THE JUBA PROJECT
Featured Performers and Documents
Blackface Minstrelsy in Context


'Blacking up' the face as a part of a performance has been a feature of many cultures for a very long time.  As a representation of the plantation slave of the southern United States, the image became firmly entrenched in commercial entertainment in the mid-19th century, was disseminated to colonial and immigrant cultures around the world, and has had extraordinary persistence.  Despite the absence of the blackface image from the mass media since the beginning of the American civil rights movement in the late 1950s, it has not disappeared.  The Juba Project takes a close look at one small corner of the history of blackface minstrelsy.  We believe it is a significant corner, a time when the form first established itself as a popular and viable means of expression and entertainment, a good source of parody and humour as well as repression.  This is when the form as we still experience it in some measure took hold in Western culture.  A better understanding of the complexities of that first phenomenon is important in any understanding of its legacy.

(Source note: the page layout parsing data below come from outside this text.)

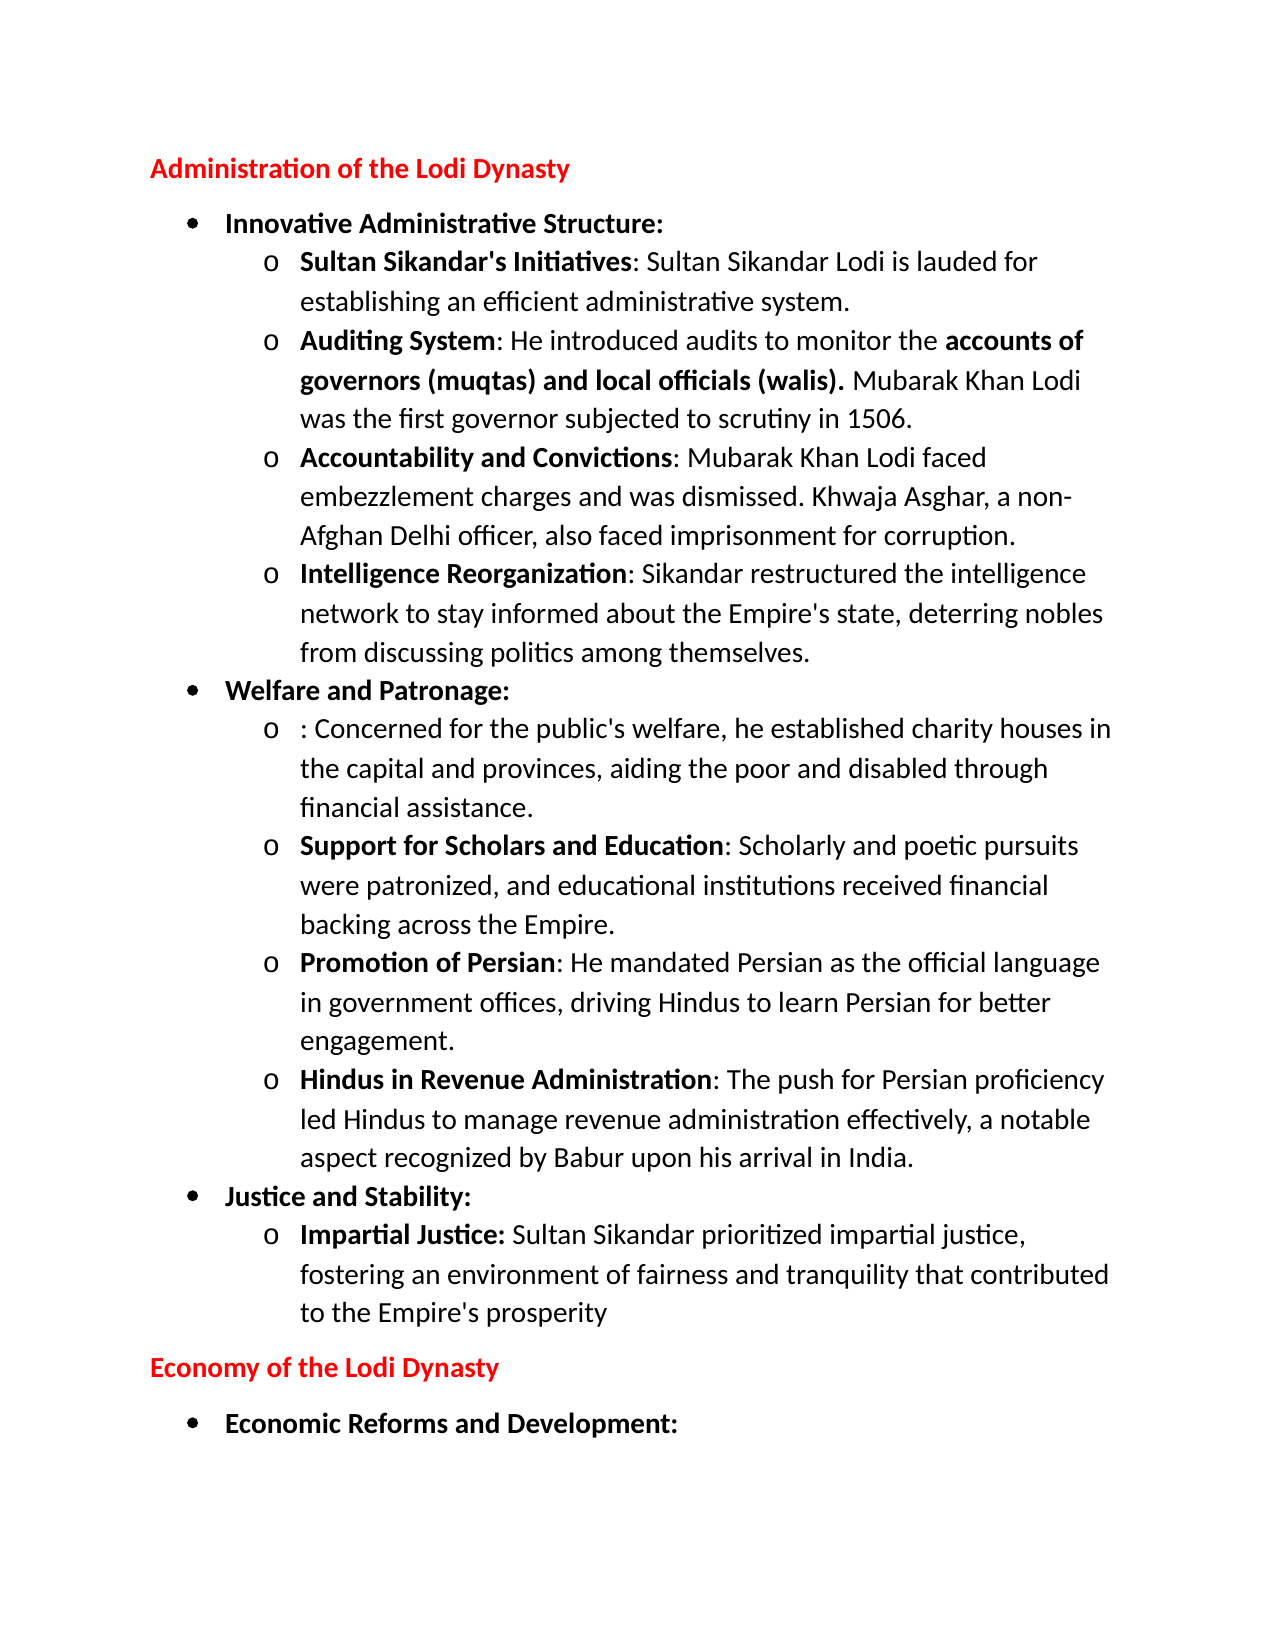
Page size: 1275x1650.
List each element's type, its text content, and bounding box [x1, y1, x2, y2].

list Promotion of Persian: He mandated Persian as the official language in government offices, driving Hindus to learn Persian for better engagement. [262, 944, 1125, 1058]
list Economic Reforms and Development: [187, 1405, 1125, 1440]
text Economy of the Lodi Dynasty [150, 1349, 1125, 1385]
list Impartial Justice: Sultan Sikandar prioritized impartial justice, fostering an environment of fairness and tranquility that contributed to the Empire's prosperity [262, 1216, 1125, 1330]
text Administration of the Lodi Dynasty [150, 150, 1125, 186]
list Auditing System: He introduced audits to monitor the accounts of governors (muqtas) and local officials (walis). Mubarak Khan Lodi was the first governor subjected to scrutiny in 1506. [262, 322, 1125, 436]
list Justice and Stability: [187, 1178, 1125, 1213]
list Accountability and Convictions: Mubarak Khan Lodi faced embezzlement charges and was dismissed. Khwaja Asghar, a non-Afghan Delhi officer, also faced imprisonment for corruption. [262, 439, 1125, 553]
list Innovative Administrative Structure: [187, 205, 1125, 241]
list Sultan Sikandar's Initiatives: Sultan Sikandar Lodi is lauded for establishing an efficient administrative system. [262, 243, 1125, 319]
list Welfare and Patronage: [187, 672, 1125, 708]
list Intelligence Reorganization: Sikandar restructured the intelligence network to stay informed about the Empire's state, deterring nobles from discussing politics among themselves. [262, 555, 1125, 669]
list Hindus in Revenue Administration: The push for Persian proficiency led Hindus to manage revenue administration effectively, a notable aspect recognized by Babur upon his arrival in India. [262, 1061, 1125, 1175]
list Support for Scholars and Education: Scholarly and poetic pursuits were patronized, and educational institutions received financial backing across the Empire. [262, 827, 1125, 941]
list : Concerned for the public's welfare, he established charity houses in the capital and provinces, aiding the poor and disabled through financial assistance. [262, 711, 1125, 824]
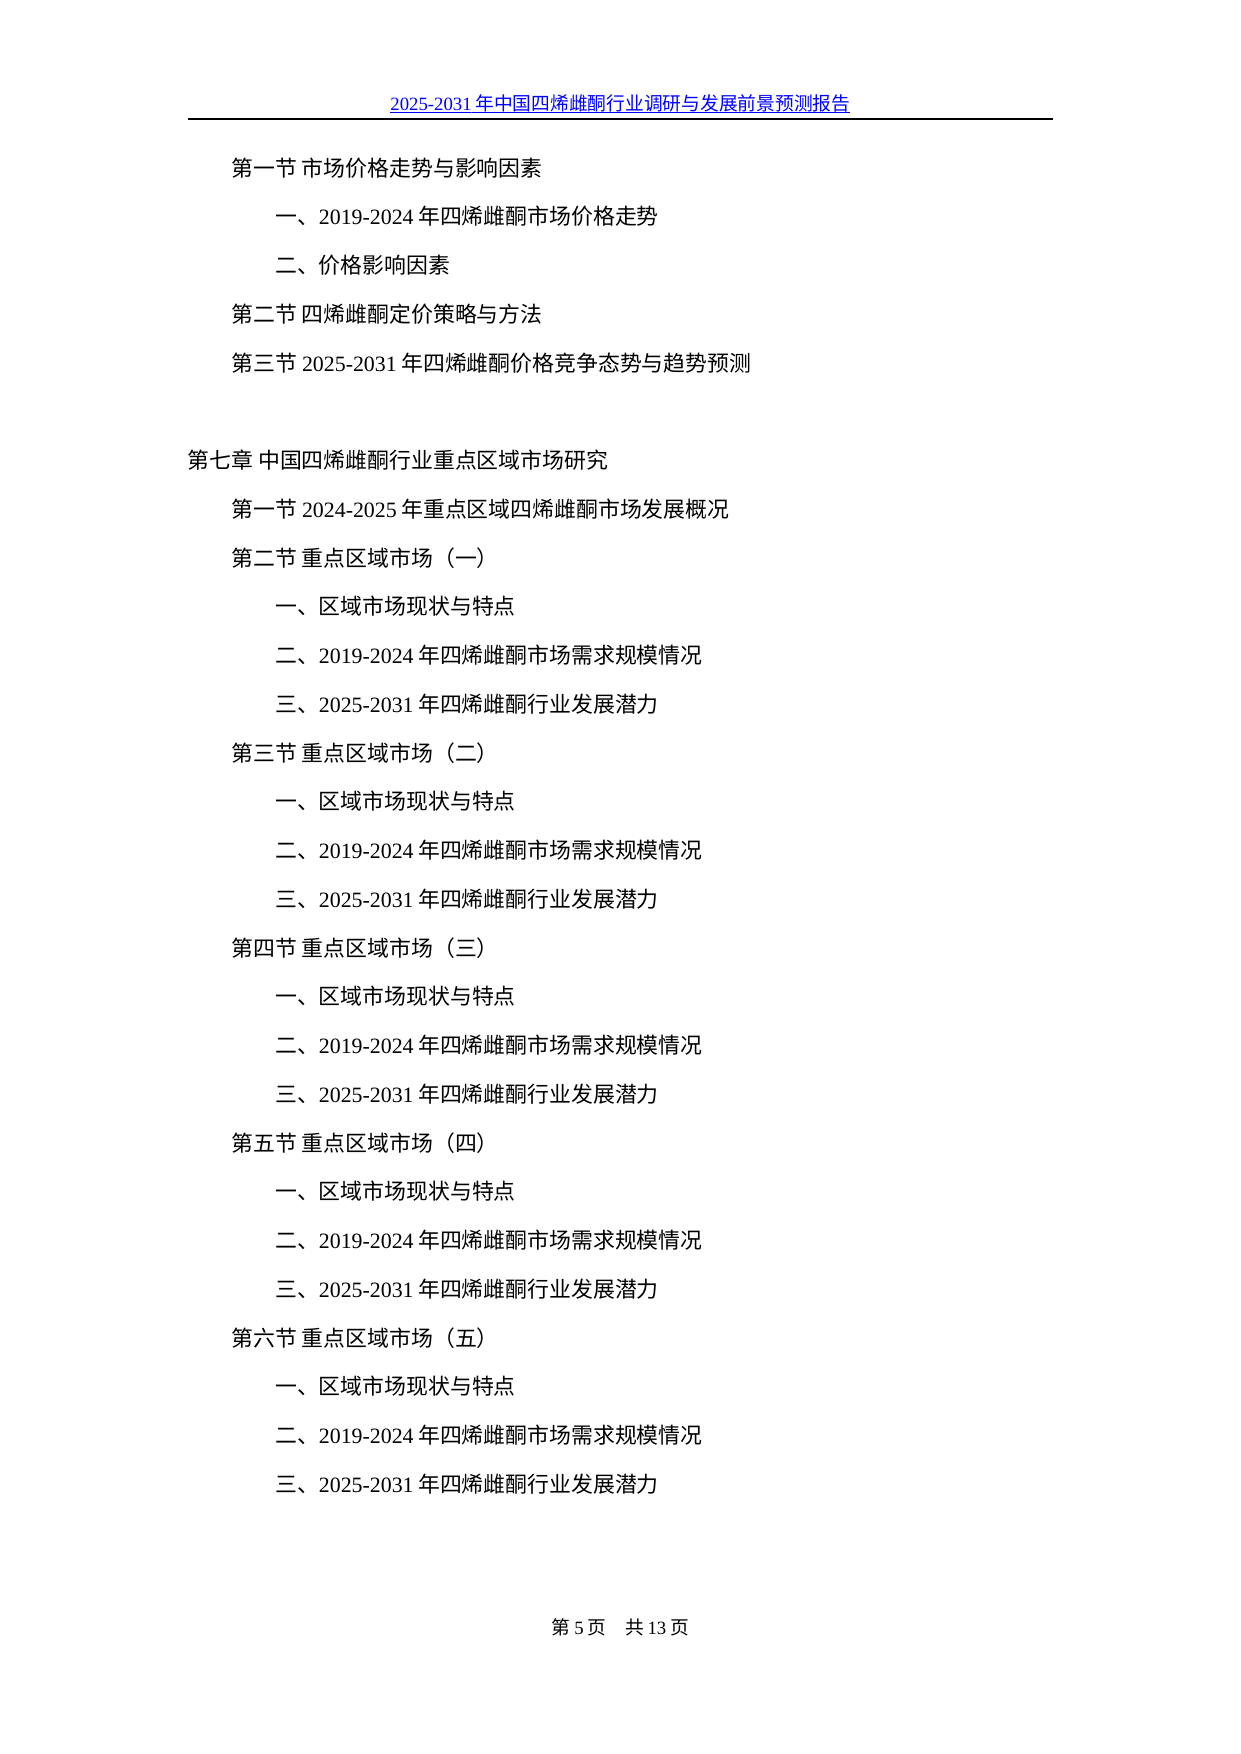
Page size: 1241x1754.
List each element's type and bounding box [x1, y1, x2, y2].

text [187, 150, 1053, 1499]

These pages provide some basic information for further reading on blackface and on minstrelsy, compiled from various sources.  It will be added to from time to time, as more work appears. 

You will also find here a report on what we found when we visited two of the most pervasive sources of information today--Google and YouTube.  These resources change so quickly that we can only provide you with a snapshot of the moment we looked.  But you only have to type in the words 'blackface' or 'minstrel' to find both historical and contemporary examples.